Proposal to support pagination for interior joins

Resolver paths

Let's use this as an example:

   findUser(query: {uuid: {__lt: 100000}}) {
     posts(query: {draft: 0}) {
       comments {

At present a paginated result is returned if the top-level data-set was paginated. The paginated info is only for that data-set, in this case the user records from the findUser call. No information is provided regarding any pagination of the post records resulting from the posts call.

The following is a proposal to provide the missing pagination information.

We can analyze the AST of the Query string to produce a "resolver path" to identify when and why a resolver is being called. In the above example, the findUser resolver would produce a resolver path of

[ 'findUser', '[User]!' ]

This 2-tuple means the resolver was called for the findUser GraphQL type, and its expected to return a [User]! result.

Let's say findUser returned with 4 records. We have to populate the posts for each, and each of the 4 populates would call the posts resolver. This would result in the paths

[ 'findUser', 0, 'User', 'posts', '[Post!]' ]
[ 'findUser', 1, 'User', 'posts', '[Post!]' ]
[ 'findUser', 2, 'User', 'posts', '[Post!]' ]
[ 'findUser', 3, 'User', 'posts', '[Post!]' ]

The 3-tuple 'findUser', n, 'User' means the n-th record of the findUser result (all of which are User GraphQL types) followed by 2-tuple 'posts', '[Post!]' which means that n-th record was populated by the post resolver, resulting in a [Post!] result.

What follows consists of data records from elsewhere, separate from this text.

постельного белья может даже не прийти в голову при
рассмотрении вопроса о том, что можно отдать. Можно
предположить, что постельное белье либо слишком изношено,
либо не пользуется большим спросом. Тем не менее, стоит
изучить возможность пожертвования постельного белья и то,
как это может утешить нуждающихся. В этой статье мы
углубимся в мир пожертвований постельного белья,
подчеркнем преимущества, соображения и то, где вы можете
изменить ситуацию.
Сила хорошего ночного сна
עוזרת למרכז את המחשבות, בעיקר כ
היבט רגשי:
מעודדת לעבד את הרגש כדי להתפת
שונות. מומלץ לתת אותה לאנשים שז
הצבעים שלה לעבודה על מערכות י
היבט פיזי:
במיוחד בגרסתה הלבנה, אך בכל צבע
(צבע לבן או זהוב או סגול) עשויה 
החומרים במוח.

Now each of those posts has to be populated by their comments. Let's say the first user had 2 posts, its resulting resolver paths would be

[ 'findUser', 0, 'User', 'posts', 0, '[Post!]', 'comments', '[Comment!]' ]
[ 'findUser', 0, 'User', 'posts', 1, '[Post!]', 'comments', '[Comment!]' ]

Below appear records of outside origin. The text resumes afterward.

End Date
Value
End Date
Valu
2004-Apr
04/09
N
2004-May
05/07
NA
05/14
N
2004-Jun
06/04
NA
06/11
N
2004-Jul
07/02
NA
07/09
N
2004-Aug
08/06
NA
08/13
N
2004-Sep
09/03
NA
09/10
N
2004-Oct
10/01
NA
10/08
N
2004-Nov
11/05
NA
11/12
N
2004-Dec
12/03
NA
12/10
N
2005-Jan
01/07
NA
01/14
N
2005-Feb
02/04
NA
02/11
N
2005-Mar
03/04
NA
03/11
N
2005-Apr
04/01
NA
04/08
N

and the other user records would have their own resultant paths.

In sum, these resolver paths would be produced

[ 'findUser', '[User]!' ]
[ 'findUser', 0, 'User', 'posts', '[Post!]' ]
[ 'findUser', 0, 'User', 'posts', 0, '[Post!]', 'comments', '[Comment!]' ]
[ 'findUser', 0, 'User', 'posts', 1, '[Post!]', 'comments', '[Comment!]' ]
[ 'findUser', 1, 'User', 'posts', '[Post!]' ]
// ...
[ 'findUser', 2, 'User', 'posts', '[Post!]' ]
// ...
[ 'findUser', 3, 'User', 'posts', '[Post!]' ]
// ...

Provide resolver path to service hooks

Feathers service hooks presently see { graphql: true } and so only know that the call is part of a GraphQL call. This call be changed to { graphql: resolverPath } so that the hook has more information about the GraphQL call.

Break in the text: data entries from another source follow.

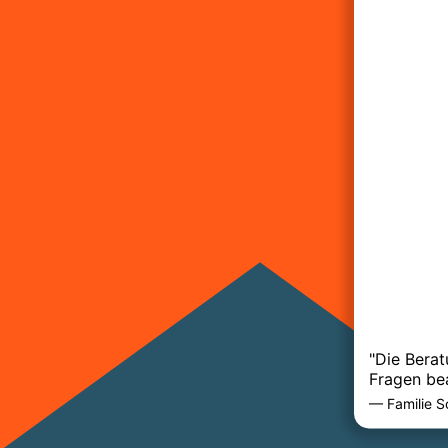
"Die Bera
Fragen be
— Familie S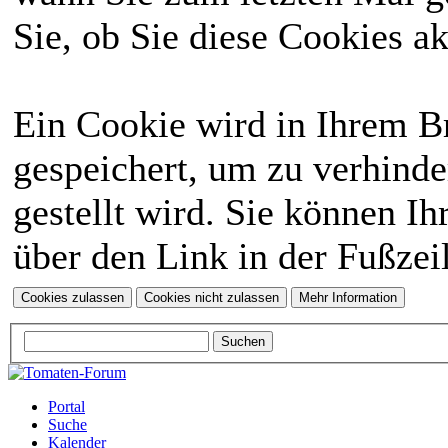
Sie, ob Sie diese Cookies a
Ein Cookie wird in Ihrem 
gespeichert, um zu verhinde
gestellt wird. Sie können Ih
über den Link in der Fußzei
Portal
Suche
Kalender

Return resolver pagination information

Feathers calls whose top-level is paginated return the result

  total: 100,
  skip: 0,
  limit: 10,
  data: [ ]

This proposal will add a pagination: [{...}, {...}] to that.

Feathers calls whose top-level is not paginated return the resulting object. This proposal would return the following only if any inner pagination occurred.

  pagination: pagination: [{...}, {...}],
  data: [ /* the single resulting object */ ]

In both cases pagination would be an array of objects. Each object contains pagination information for one resolver route. and the elements would be in the order of executed resolvers as in the above example.


Perhaps this is not the best design as it requires searching the array for desired population info. A hash may be better where the prop is the serialized resolver route ?!?

It would look like

  { route: [ 'findUser', '[User]!' ],
    args: query: {uuid: {__lt: 100000}}, 
    pagination: {

Only resolver calls with paginated results would be included, not every resolver call. So the amount of information should be manageable.

The app can drill down to the pagination information it is interested in, and use that to modify its __limit and __skip values in the GraphQL arguments.


BatchLoaders cannot return such information. In fact, I'm not sure BatchLoaders can support pagination without extreme contortion.


WHAT IS THE POINT OF THIS? Will an app actually rerun the WHOLE Query must to scroll on an inner paginated record? Would it need another Query just to scroll those records and any joined records?


We cannot implement pagaination UNTIL WE HAVE AN ANSWER FOR THIS.